A regionalização de produtos com agregação de valor também é outro fator importante , seguido de maior agrupamento geográfico, ou seja, num mesmo território ter a especialização de um determinado ramo de atividade, gerando escala e opção de compra para clientes mais exigentes; além de uma maior integração entre varejo e atacado; mais orientação na prestação de serviços; informatização e novas plataformas digitais; e tercerização de serviços.
Para alcançar essas tendências será necessário superar alguns desafios, segundo afirmou Alexandre Guerra.

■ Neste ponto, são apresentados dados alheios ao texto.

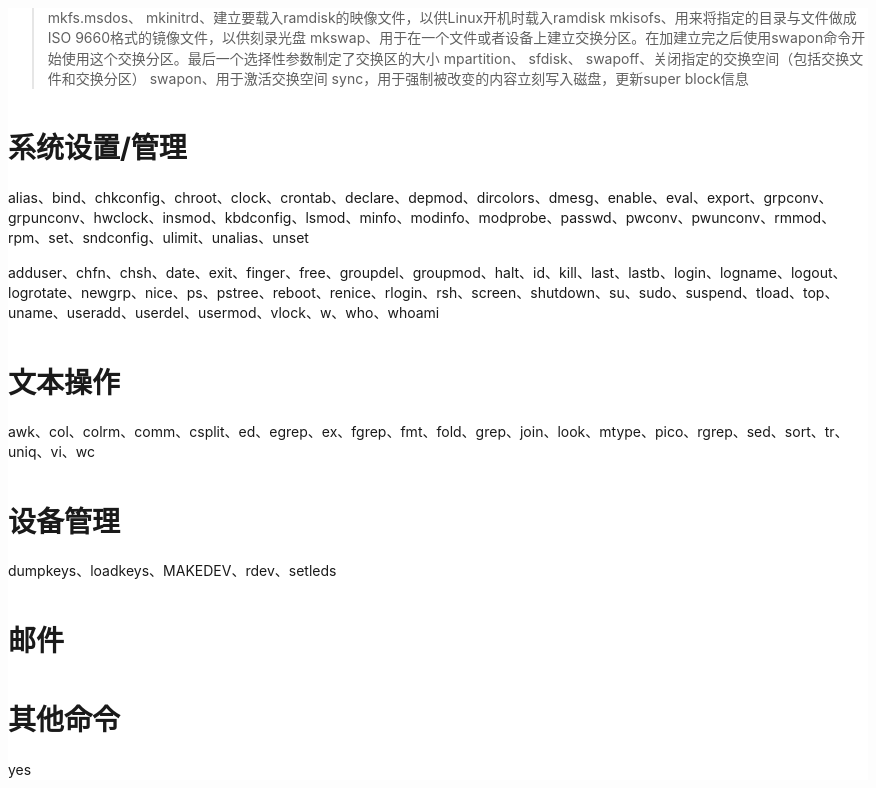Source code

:> mkfs.msdos、
> mkinitrd、建立要载入ramdisk的映像文件，以供Linux开机时载入ramdisk
> mkisofs、用来将指定的目录与文件做成ISO 9660格式的镜像文件，以供刻录光盘
> mkswap、用于在一个文件或者设备上建立交换分区。在加建立完之后使用swapon命令开始使用这个交换分区。最后一个选择性参数制定了交换区的大小
> mpartition、
> sfdisk、
> swapoff、关闭指定的交换空间（包括交换文件和交换分区）
> swapon、用于激活交换空间
> sync，用于强制被改变的内容立刻写入磁盘，更新super block信息

# 系统设置/管理
alias、bind、chkconfig、chroot、clock、crontab、declare、depmod、dircolors、dmesg、enable、eval、export、grpconv、grpunconv、hwclock、insmod、kbdconfig、lsmod、minfo、modinfo、modprobe、passwd、pwconv、pwunconv、rmmod、rpm、set、sndconfig、ulimit、unalias、unset

adduser、chfn、chsh、date、exit、finger、free、groupdel、groupmod、halt、id、kill、last、lastb、login、logname、logout、logrotate、newgrp、nice、ps、pstree、reboot、renice、rlogin、rsh、screen、shutdown、su、sudo、suspend、tload、top、uname、useradd、userdel、usermod、vlock、w、who、whoami

# 文本操作
awk、col、colrm、comm、csplit、ed、egrep、ex、fgrep、fmt、fold、grep、join、look、mtype、pico、rgrep、sed、sort、tr、uniq、vi、wc

# 设备管理
dumpkeys、loadkeys、MAKEDEV、rdev、setleds

# 邮件

# 其他命令
yes
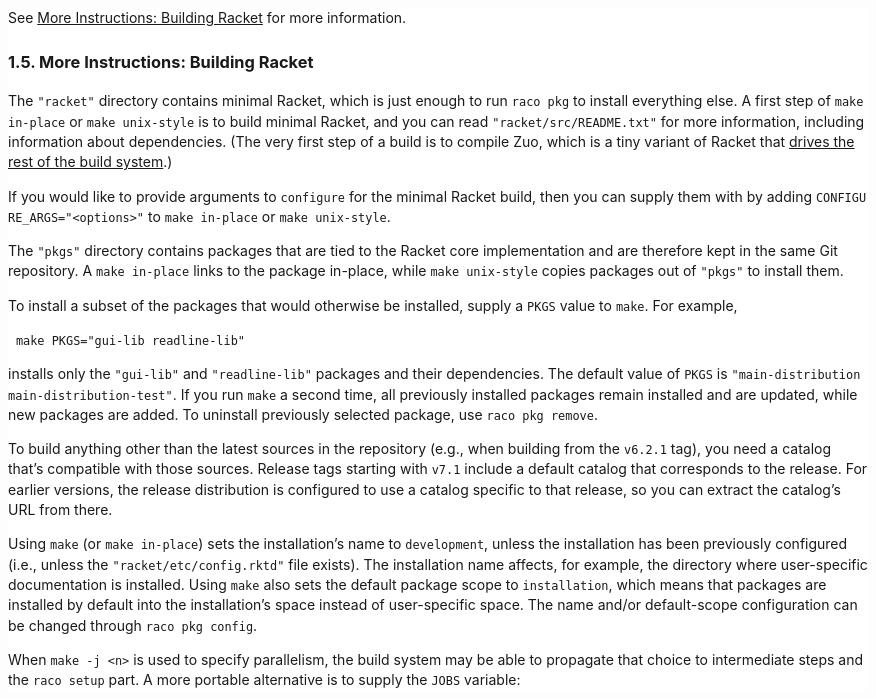 See [More Instructions: Building
Racket](#15-more-instructions-building-racket) for more information.

### 1.5. More Instructions: Building Racket

The `"racket"` directory contains minimal Racket, which is just enough
to run `raco pkg` to install everything else. A first step of `make
in-place` or `make unix-style` is to build minimal Racket, and you can
read `"racket/src/README.txt"` for more information, including
information about dependencies. (The very first step of a build is to
compile Zuo, which is a tiny variant of Racket that [drives the rest of
the build system](#4-zuo-and-the-racket-build-system).)

If you would like to provide arguments to `configure` for the minimal
Racket build, then you can supply them with by adding
`CONFIGURE_ARGS="<options>"` to `make in-place` or `make unix-style`.

The `"pkgs"` directory contains packages that are tied to the Racket
core implementation and are therefore kept in the same Git repository. A
`make in-place` links to the package in-place, while `make unix-style`
copies packages out of `"pkgs"` to install them.

To install a subset of the packages that would otherwise be installed,
supply a `PKGS` value to `make`. For example,

  `make PKGS="gui-lib readline-lib"`

installs only the `"gui-lib"` and `"readline-lib"` packages and their
dependencies. The default value of `PKGS` is `"main-distribution
main-distribution-test"`. If you run `make` a second time, all
previously installed packages remain installed and are updated, while
new packages are added. To uninstall previously selected package, use
`raco pkg remove`.

To build anything other than the latest sources in the repository
\(e.g., when building from the `v6.2.1` tag), you need a catalog that’s
compatible with those sources. Release tags starting with `v7.1` include
a default catalog that corresponds to the release. For earlier versions,
the release distribution is configured to use a catalog specific to that
release, so you can extract the catalog’s URL from there.

Using `make` (or `make in-place`) sets the installation’s name to
`development`, unless the installation has been previously configured
(i.e., unless the `"racket/etc/config.rktd"` file exists). The
installation name affects, for example, the directory where
user-specific documentation is installed. Using `make` also sets the
default package scope to `installation`, which means that packages are
installed by default into the installation’s space instead of
user-specific space. The name and/or default-scope configuration can be
changed through `raco pkg config`.

When `make -j <n>` is used to specify parallelism, the build system may
be able to propagate that choice to intermediate steps and the `raco
setup` part. A more portable alternative is to supply the `JOBS`
variable:
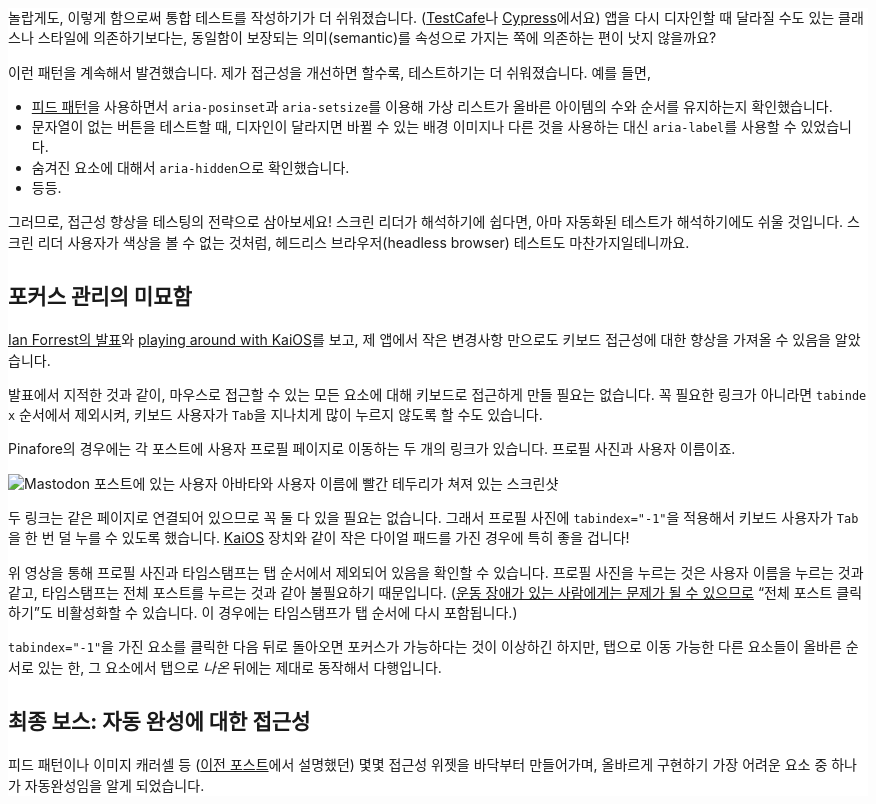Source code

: 놀랍게도, 이렇게 함으로써 통합 테스트를 작성하기가 더 쉬워졌습니다. ([TestCafe](https://devexpress.github.io/testcafe/)나 [Cypress](https://www.cypress.io/)에서요) 앱을 다시 디자인할 때 달라질 수도 있는 클래스나 스타일에 의존하기보다는, 동일함이 보장되는 의미(semantic)를 속성으로 가지는 쪽에 의존하는 편이 낫지 않을까요?

이런 패턴을 계속해서 발견했습니다. 제가 접근성을 개선하면 할수록, 테스트하기는 더 쉬워졌습니다. 예를 들면,

  * [피드 패턴](https://www.w3.org/TR/wai-aria-practices-1.1/#feed)을 사용하면서 `aria-posinset`과 `aria-setsize`를 이용해 가상 리스트가 올바른 아이템의 수와 순서를 유지하는지 확인했습니다.
  * 문자열이 없는 버튼을 테스트할 때, 디자인이 달라지면 바뀔 수 있는 배경 이미지나 다른 것을 사용하는 대신 `aria-label`를 사용할 수 있었습니다.
  * 숨겨진 요소에 대해서 `aria-hidden`으로 확인했습니다.
  * 등등.



그러므로, 접근성 향상을 테스팅의 전략으로 삼아보세요! 스크린 리더가 해석하기에 쉽다면, 아마 자동화된 테스트가 해석하기에도 쉬울 것입니다. 스크린 리더 사용자가 색상을 볼 수 없는 것처럼, 헤드리스 브라우저(headless browser) 테스트도 마찬가지일테니까요.

## 포커스 관리의 미묘함

[Ian Forrest의 발표](https://youtu.be/pNcB7ChyO1E)와 [playing around with KaiOS](https://nolanlawson.com/2019/09/22/the-joy-and-challenge-of-developing-for-kaios/)를 보고, 제 앱에서 작은 변경사항 만으로도 키보드 접근성에 대한 향상을 가져올 수 있음을 알았습니다.

발표에서 지적한 것과 같이, 마우스로 접근할 수 있는 모든 요소에 대해 키보드로 접근하게 만들 필요는 없습니다. 꼭 필요한 링크가 아니라면 `tabindex` 순서에서 제외시켜, 키보드 사용자가 `Tab`을 지나치게 많이 누르지 않도록 할 수도 있습니다.

Pinafore의 경우에는 각 포스트에 사용자 프로필 페이지로 이동하는 두 개의 링크가 있습니다. 프로필 사진과 사용자 이름이죠.

![Mastodon 포스트에 있는 사용자 아바타와 사용자 이름에 빨간 테두리가 쳐져 있는 스크린샷](https://nolanwlawson.files.wordpress.com/2019/11/screenshot-from-2019-11-03-11-55-25.png?w=570&h=123)

두 링크는 같은 페이지로 연결되어 있으므로 꼭 둘 다 있을 필요는 없습니다. 그래서 프로필 사진에 `tabindex="-1"`을 적용해서 키보드 사용자가 `Tab`을 한 번 덜 누를 수 있도록 했습니다. [KaiOS](https://en.wikipedia.org/wiki/KaiOS) 장치와 같이 작은 다이얼 패드를 가진 경우에 특히 좋을 겁니다!


<video autostart="no" muted="yes" loop="no" preload="auto" playsinline="" controls=""><source src="https://videos.files.wordpress.com/6Ve9dla5/kazam_screencast_00005_dvd.mp4" type="video/mp4"></video>


위 영상을 통해 프로필 사진과 타임스탬프는 탭 순서에서 제외되어 있음을 확인할 수 있습니다. 프로필 사진을 누르는 것은 사용자 이름을 누르는 것과 같고, 타임스탬프는 전체 포스트를 누르는 것과 같아 불필요하기 때문입니다. ([운동 장애가 있는 사람에게는 문제가 될 수 있으므로](https://videos.files.wordpress.com/6Ve9dla5/kazam_screencast_00005_dvd.mp4) “전체 포스트 클릭하기”도 비활성화할 수 있습니다. 이 경우에는 타임스탬프가 탭 순서에 다시 포함됩니다.)

`tabindex="-1"`을 가진 요소를 클릭한 다음 뒤로 돌아오면 포커스가 가능하다는 것이 이상하긴 하지만, 탭으로 이동 가능한 다른 요소들이 올바른 순서로 있는 한, 그 요소에서 탭으로 *나온* 뒤에는 제대로 동작해서 다행입니다.

## 최종 보스: 자동 완성에 대한 접근성

피드 패턴이나 이미지 캐러셀 등 ([이전 포스트](https://nolanlawson.com/2019/02/10/building-a-modern-carousel-with-css-scroll-snap-smooth-scrolling-and-pinch-zoom/)에서 설명했던) 몇몇 접근성 위젯을 바닥부터 만들어가며, 올바르게 구현하기 가장 어려운 요소 중 하나가 자동완성임을 알게 되었습니다.


<video autostart="no" muted="yes" loop="no" preload="auto" playsinline="" controls=""><source src="https://videos.files.wordpress.com/VjC1fOLq/kazam_screencast_00002_dvd.mp4" type="video/mp4"></video>

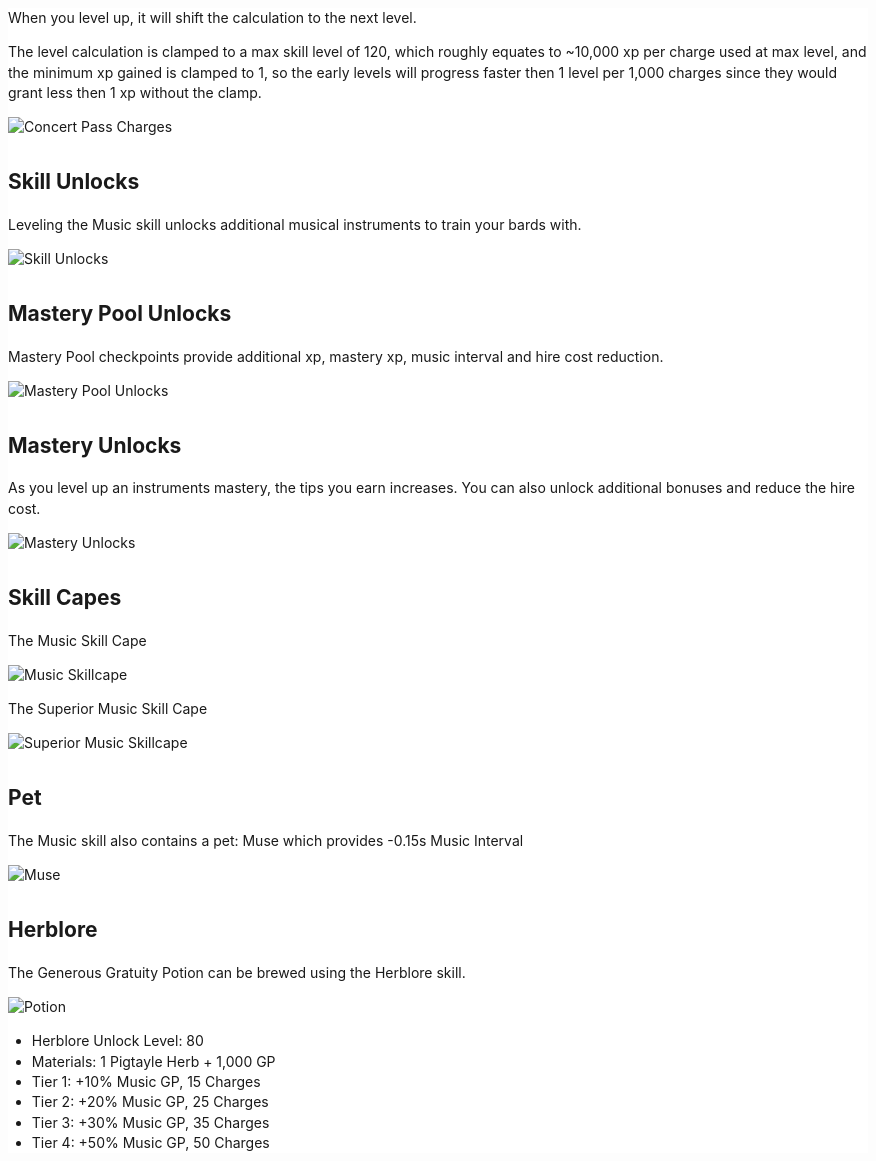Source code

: When you level up, it will shift the calculation to the next level.

The level calculation is clamped to a max skill level of 120, which roughly equates to ~10,000 xp per charge used at max level, and the minimum xp gained is clamped to 1, so the early levels will progress faster then 1 level per 1,000 charges since they would grant less then 1 xp without the clamp.

![Concert Pass Charges](images/concert-pass-charges.png)

## Skill Unlocks

Leveling the Music skill unlocks additional musical instruments to train your bards with.

![Skill Unlocks](images/instrument-unlocks.png)

## Mastery Pool Unlocks

Mastery Pool checkpoints provide additional xp, mastery xp, music interval and hire cost reduction.

![Mastery Pool Unlocks](images/mastery-pool-unlocks.png)

## Mastery Unlocks

As you level up an instruments mastery, the tips you earn increases. You can also unlock additional bonuses and reduce the hire cost.

![Mastery Unlocks](images/mastery-unlocks.png)

## Skill Capes

The Music Skill Cape

![Music Skillcape](images/music-skillcape.png)

The Superior Music Skill Cape

![Superior Music Skillcape](images/superior-music-skillcape.png)

## Pet

The Music skill also contains a pet: Muse which provides -0.15s Music Interval

![Muse](images/muse-pet.png)

## Herblore

The Generous Gratuity Potion can be brewed using the Herblore skill.

![Potion](images/potion.png)

* Herblore Unlock Level: 80
* Materials: 1 Pigtayle Herb + 1,000 GP
* Tier 1: +10% Music GP, 15 Charges
* Tier 2: +20% Music GP, 25 Charges
* Tier 3: +30% Music GP, 35 Charges
* Tier 4: +50% Music GP, 50 Charges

São eles: pequenos empreendimentos devem se diferenciar, bem como a prestação de serviços que está sendo oferecido por eles; oferecer preço justo; bom atendimento; bom serviços de entrega e instalação; e conhecimento dos produtos que são comercializados.
Já com relação aos serviços financeiros, os caminhos a serem seguidos para garantir uma melhor prestação de serviços são: aumento da demanda por serviços de consultoria e assistencia técnica; aumento da procura por produtos e soluções focados na agregação de valor; e diferenciação de produtos e serviços por parte dos pequenos negócios.
Além da forte expansão da necessidade de profissionais qualificados nesse mercado, para que se tenha acesso mínimo à tecnologia; expansão do mercado para arranjos produtivos locais; e valorização crescente e o aumento da demanda por assistência técnica orientada também a redução de impactos ambientais.
Alexandre alertou também para a questão socioambiental. "Hoje no mercado financeiro é importante perguntar, para quem estamos financiando. As instituições de larga escala e que trabalham dentro do mercado fiananceiro estão fortemente preocupadas com essa questão", afirmou. Além de novos meios eletrônicos de pagamento, as garantias de segundo piso também deverão ocupar grandes rodas de discussão.